Swept up in a tide of financial turbulence and hard-hitting austerity constraints, the prevalent mood within the European Union instead seems weary and inward-looking.

A statement adopted by the ministers "reaffirms the strong support of the EU for taking the enlargement process forward", but diplomats privately admit the taste for expansion is fast fizzling.

"Enlargement is off the radar, it's all about small steps now," said a diplomat.

After ushering in 10 new members in 2004, the EU now realises it may have been hasty in taking in Bulgaria and Romania in 2007, said another diplomat.

"The club has tightened the rules and is dragging its feet, which is frustrating for candidate countries."

But at issue for Britain and allies Sweden, Finland and Italy, is essentially Turkey's stalled stab for entry, which they see as holding back potential for the bloc's economic growth.

Though Turkey began accession talks as far back as 2005, at the same time as Croatia, it lags far behind the Balkan state which hopes to wind up negotiations next year and join in early 2013.

Belgium, which currently holds the rotating EU presidency, had hoped to open a new chapter by year-end with Ankara on competition policy, but the statement, while noting progress, says more benchmarks need to be met "in view of its opening."

Ankara's snail-like progress towards membership is snarled on paper over the Cyprus issue -- 18 of 35 chapters are blocked either by the EU as a whole, by the Greek Cypriot-led government, or by France.

But at the heart of staunch resistance put by several leading members, including heavyweights France and Germany, is the fact its huge population is not European.

Yet Britain and its allies see its 78 million people and its strategic links to the Middle East and Africa as an argument in its favour.

"In the current divide, some say let's shut the EU door, we say it's the time to open it," said a British diplomat.

British Foreign Secretary William Hague flew into Brussels on Monday saying "Turkey has made important progress ... we must do further work on Turkey's accession."

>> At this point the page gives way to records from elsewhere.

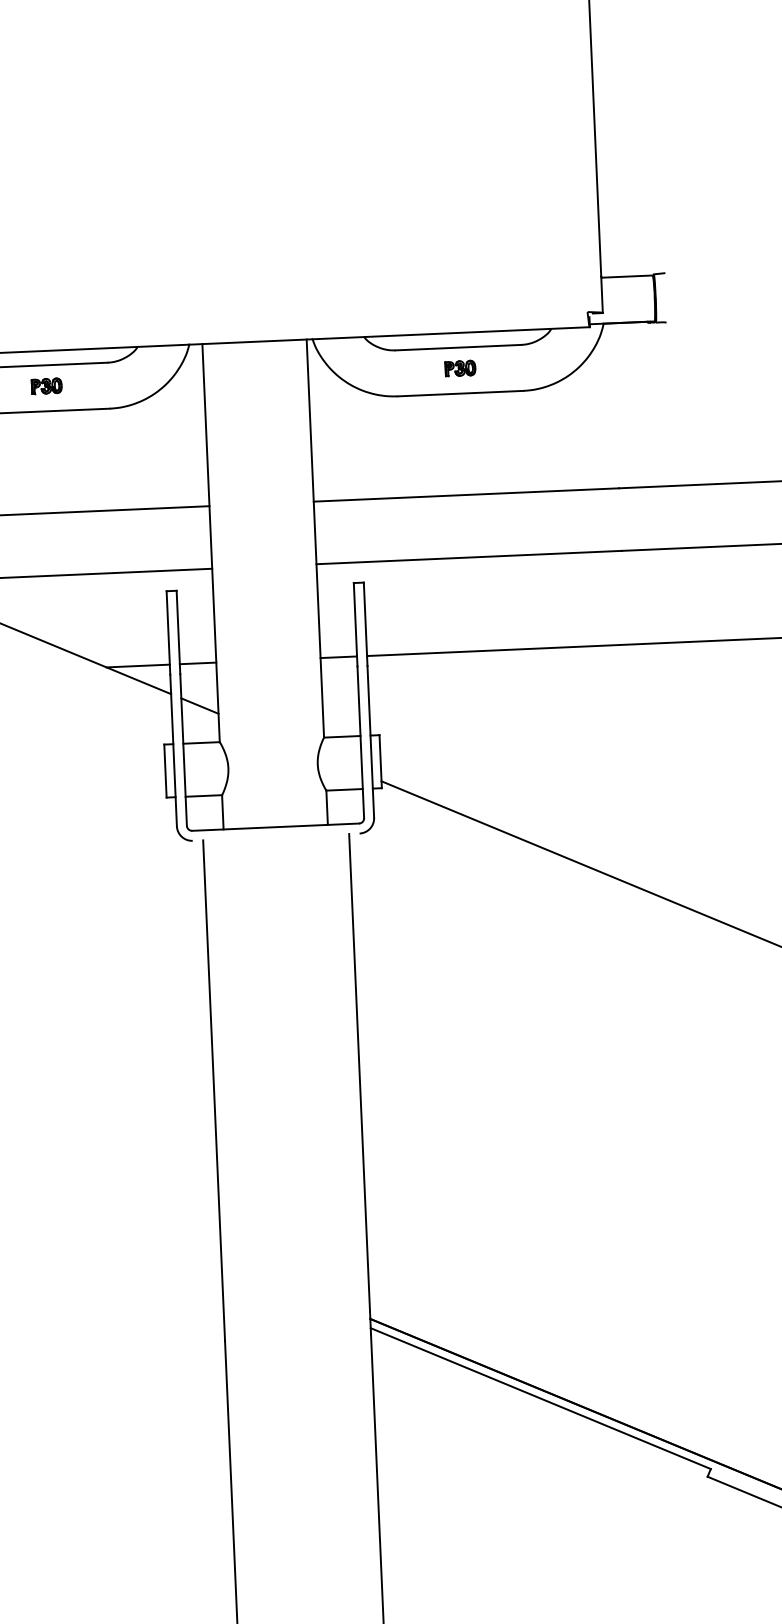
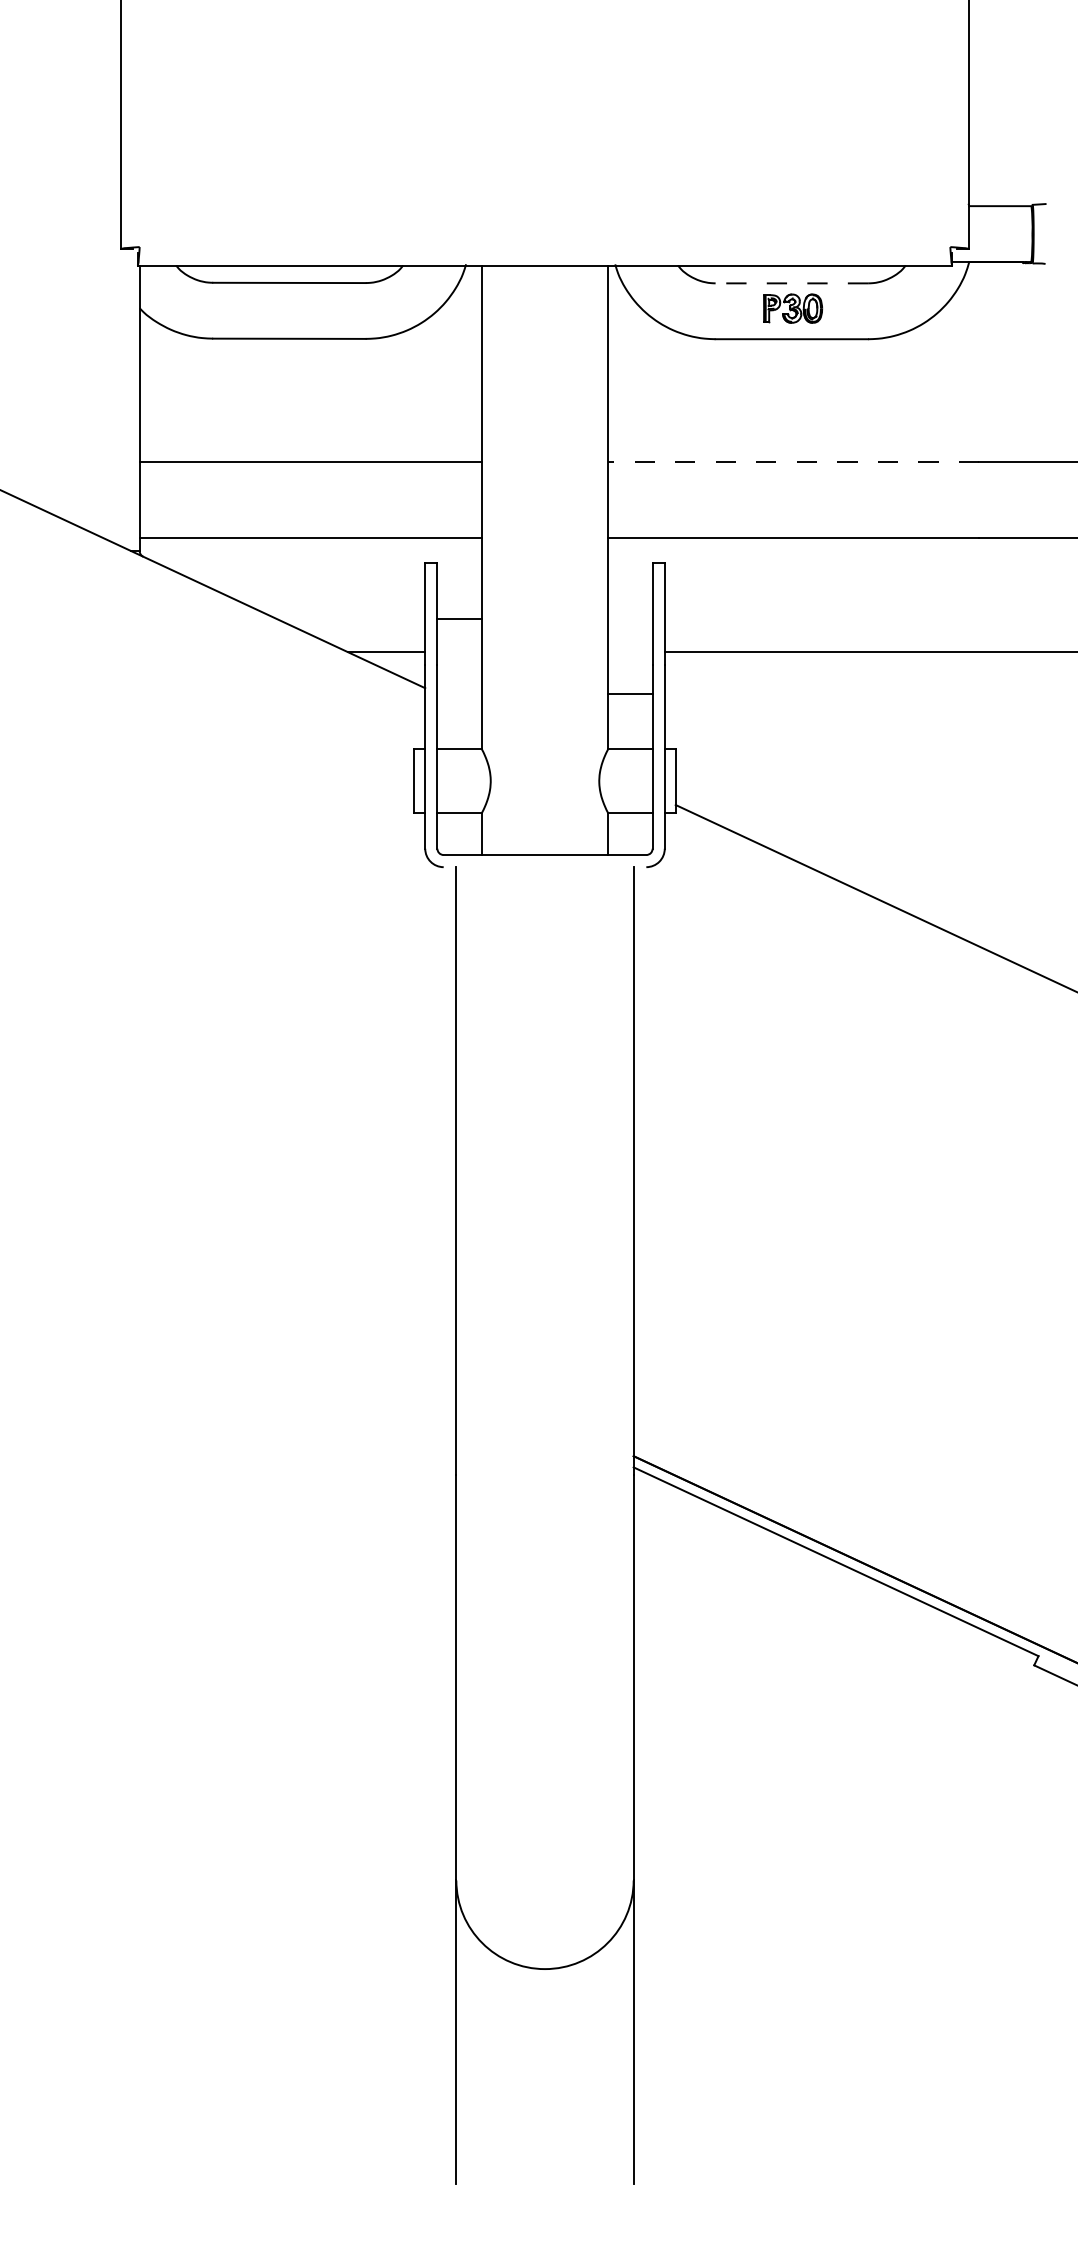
line: (458, 347) -> (791, 283), solid -> dashed
part: (460, 368) -> (793, 308), size x1.6
part: (46, 386) -> (290, 308), removed
line: (466, 495) -> (793, 462), solid -> dashed
line: (338, 657) -> (630, 694), moved
line: (198, 663) -> (459, 619), moved
line: (199, 705) -> (459, 703), removed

In this weekend's edition of the International Herald Tribune, Hague and his counterparts from Finland, Italy and Sweden issued a joint plea for "the transformation of a mainly Western European Club into a truly pan-European Union."

"The crucial question is not whether Turkey is turning its back on Europe, but rather if Europe is turning its back on the fundamental values and principles that have guided European integration over the last 50 years," said Hague, Finland's Alexander Stubb, Italy's Franco Frattini and Sweden's Carl Bildt.

New members, they added, "can help Europe return to economic dynamism and take on its proper weight in world affairs."

At Tuesday's talks, Frattini pointed out to his 26 counterparts that according to the OECD, Turkey by 2050 will be Europe's second biggest economy, with growth of five percent compared to the average one percent seen in the eurozone.